▶ Required actions:
1. List the things the health spending article says utilization measures the volume of, as defined in the sentence beginning "However, the composition of that growth".
2. Carry on the article about 2025 US health spending from its final sentence.
╭─ Document extract
US health spending hits $5.7T in 2025 as drug use, not prices, drive costs

Total US health expenditure reached $5.7 trillion in 2025, driven primarily by increased utilization rather than price inflation. GLP-1 prescription drugs are accelerating the trend — here's what it means for budgets.

Our Take

Utilization growth, not unit cost, is the spending engine — which means volume controls (formulary restrictions, prior auth) will matter more than price negotiations alone.

Why it matters

Health plans and employers betting on price caps will miss the real lever. CMS data showing utilization-led spending spikes signal that utilization management and access policy will define 2025 budget outcomes, not price per unit.

Do this week

Benefits teams: audit your 2025 utilization forecasts against 2024 actuals by Friday so you can reweight formulary and prior-auth intensity before Q2 claims arrive.

US health spending climbed to $5.7 trillion in 2025

The Centers for Medicare and Medicaid Services (CMS) reported total US health spending of $5.7 trillion in 2025 (per the CMS announcement), with growth moderating from prior years. However, the composition of that growth reveals a structural shift: utilization—the volume of services, prescriptions, and procedures—is the primary driver, not inflation in unit prices.
╰─
╭─ Information supplied
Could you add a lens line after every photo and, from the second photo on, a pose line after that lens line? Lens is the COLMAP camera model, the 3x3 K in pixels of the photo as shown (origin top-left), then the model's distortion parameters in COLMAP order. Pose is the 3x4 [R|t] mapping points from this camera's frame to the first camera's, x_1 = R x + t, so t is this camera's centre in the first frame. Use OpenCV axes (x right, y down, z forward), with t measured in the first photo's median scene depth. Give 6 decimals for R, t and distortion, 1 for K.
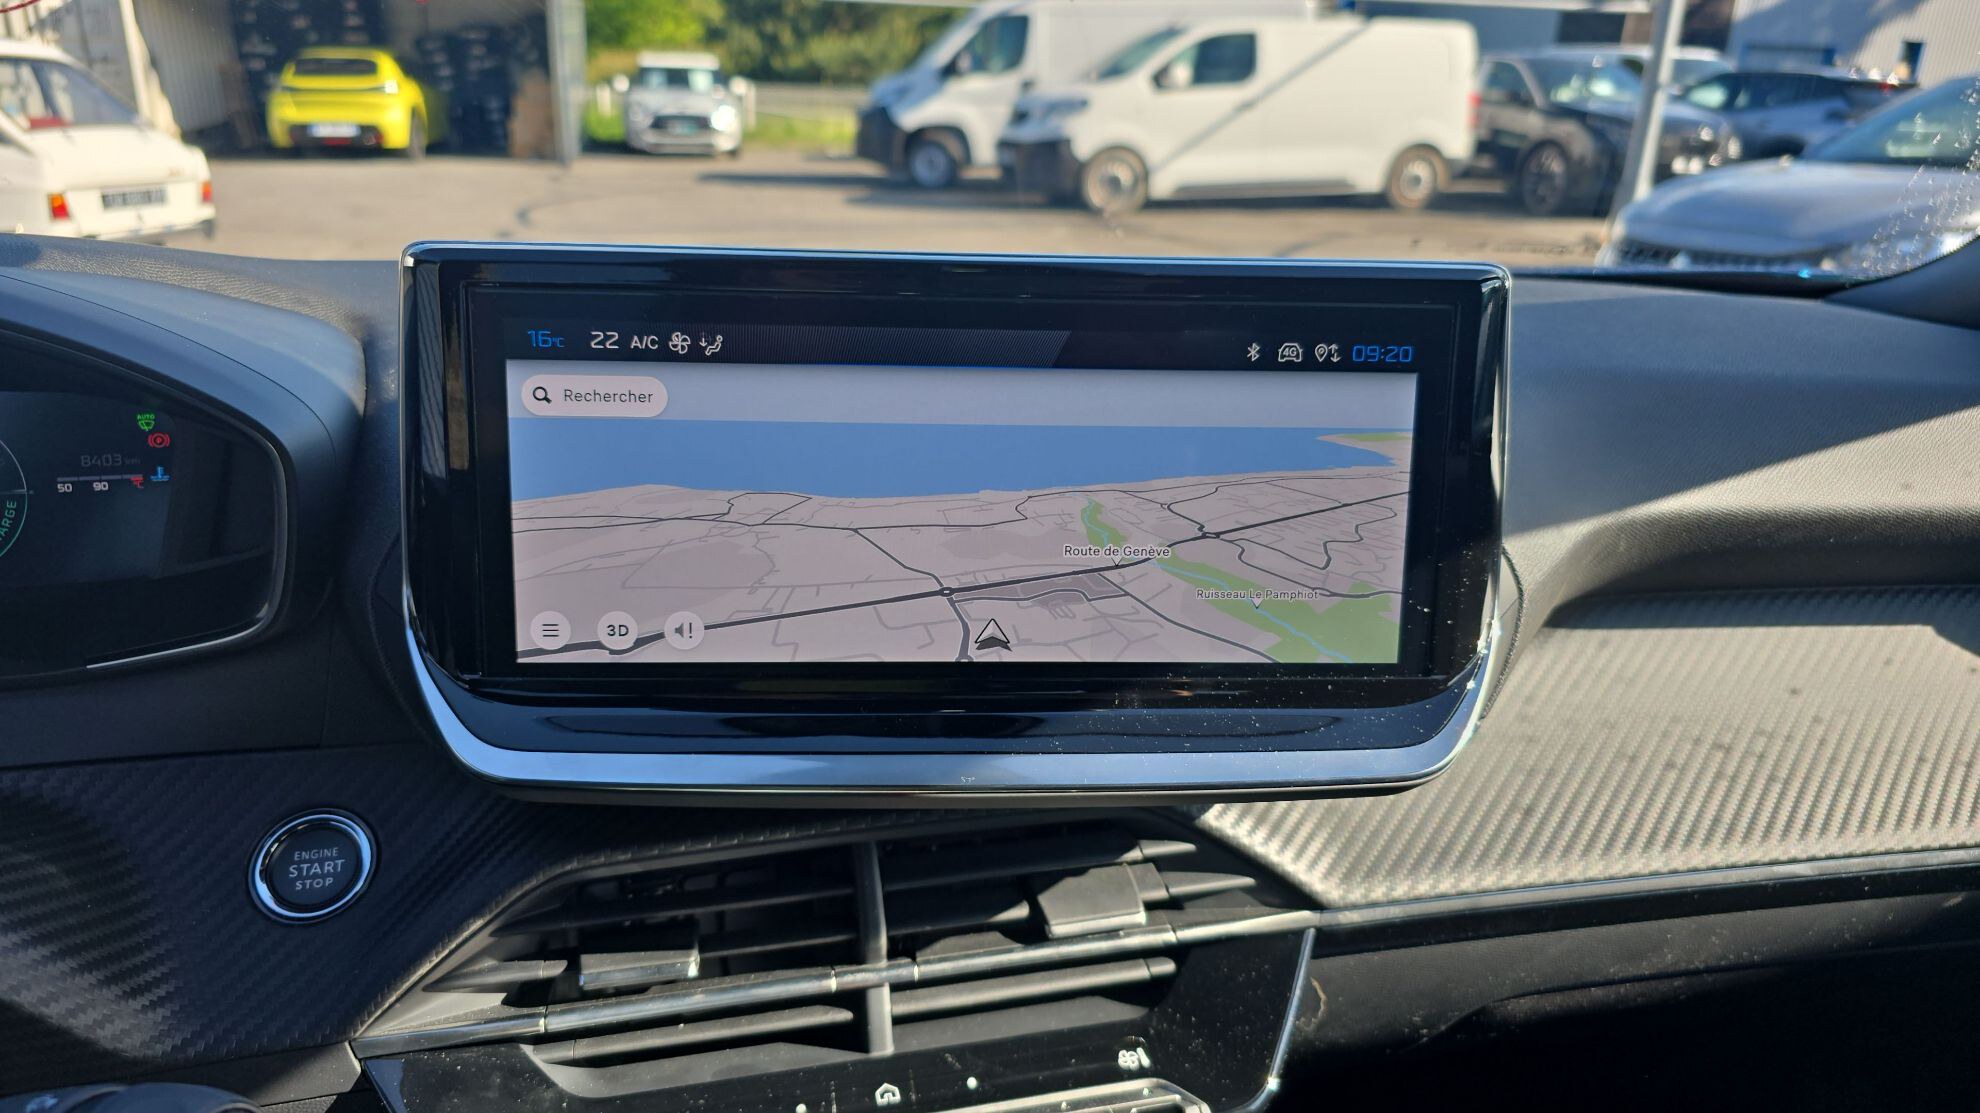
lens RADIAL K [[1345.2, 0, 995.2], [0, 1345.2, 553.4], [0, 0, 1]] dist [0.040943, -0.027024]
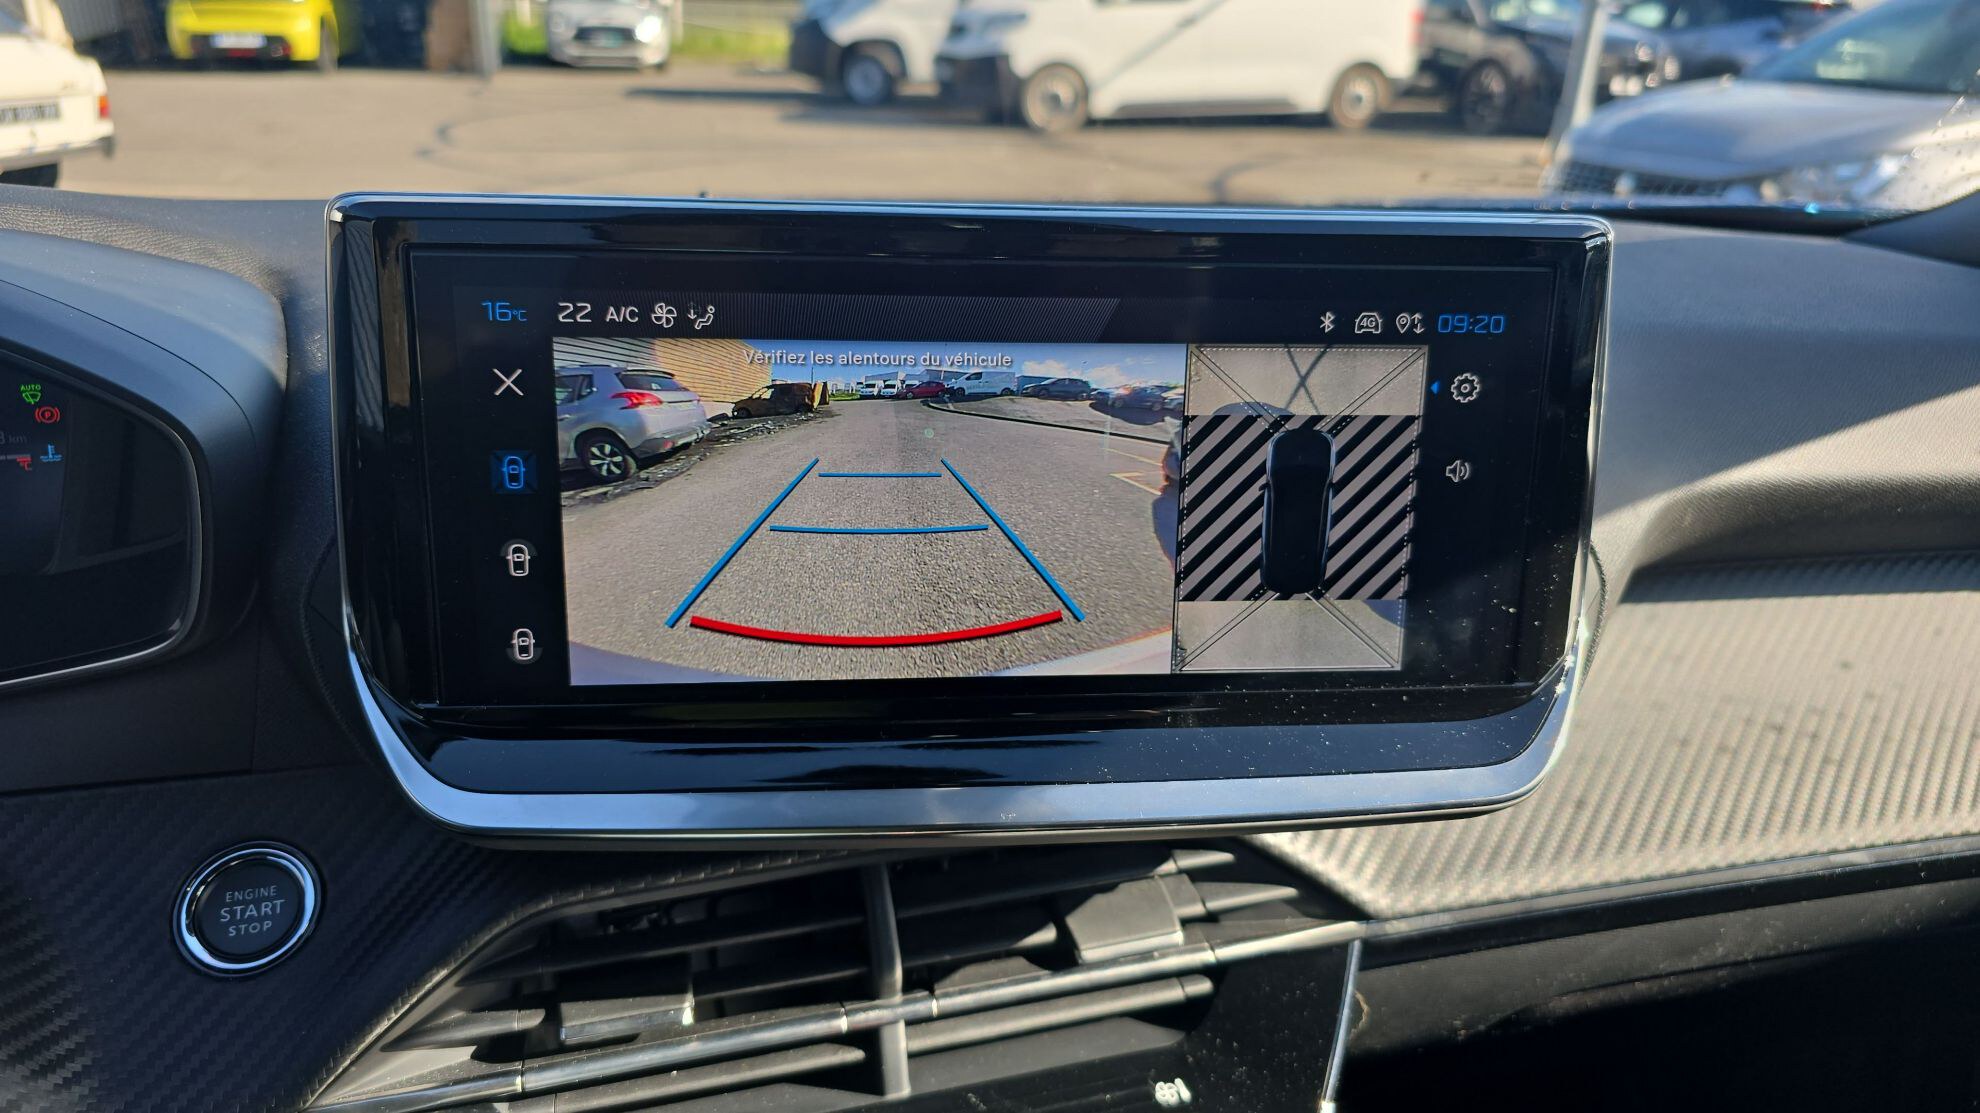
lens RADIAL K [[1331.9, 0, 991.8], [0, 1331.9, 544.1], [0, 0, 1]] dist [0.034790, -0.026399]
pose [[0.998824, -0.011859, 0.047019, -0.051802], [0.009278, 0.998458, 0.054729, -0.042327], [-0.047596, -0.054229, 0.997394, 0.106489]]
╰─
▶ Task answers:
1.
- services
- prescriptions
- procedures

2.
Prescription drug spending is the sharpest example. GLP-1 medications (semaglutide, tirzepatide, and similar weight-loss and diabetes drugs) are accelerating drug expenditure faster than historical trends would predict. These drugs are widely adopted, increasingly covered by insurance, and used across expanding indications. The volume of GLP-1 fills is growing rapidly, adding material dollars to pharmacy budgets even as per-unit costs remain competitive.

Utilization, not price, is the budget constraint

The distinction matters because it inverts the logic of cost control. For the past decade, employer and plan focus has centered on price negotiation, reference pricing, and manufacturer rebate architecture. Those levers still apply, but they address a secondary variable. If people are using more drugs, more frequently, at stable or declining unit prices, then price-per-script negotiations yield diminishing returns.

Health plans and self-insured employers that modeled 2025 spend based on historical inflation rates will face variance from utilization surprises, particularly around GLP-1s and any other high-adoption-velocity drugs. CMS data showing utilization as the primary growth driver suggests that formulary design, step therapy, and prior-authorization intensity will be more consequential cost levers than contract discounts.

Build utilization forecasting into budget cycle

Benefits managers and plan sponsors should separate utilization growth from price growth in their 2025 variance analysis. Pull claims data by therapeutic class and compare per-capita fills, injections, or procedures month-to-month against baseline. For GLP-1 drugs specifically, track net new members on therapy, dosage patterns, and duration of therapy. That pattern will inform whether 2025 overspend is driven by new adoption (recurrent next year) or temporary uptake (likely to flatten).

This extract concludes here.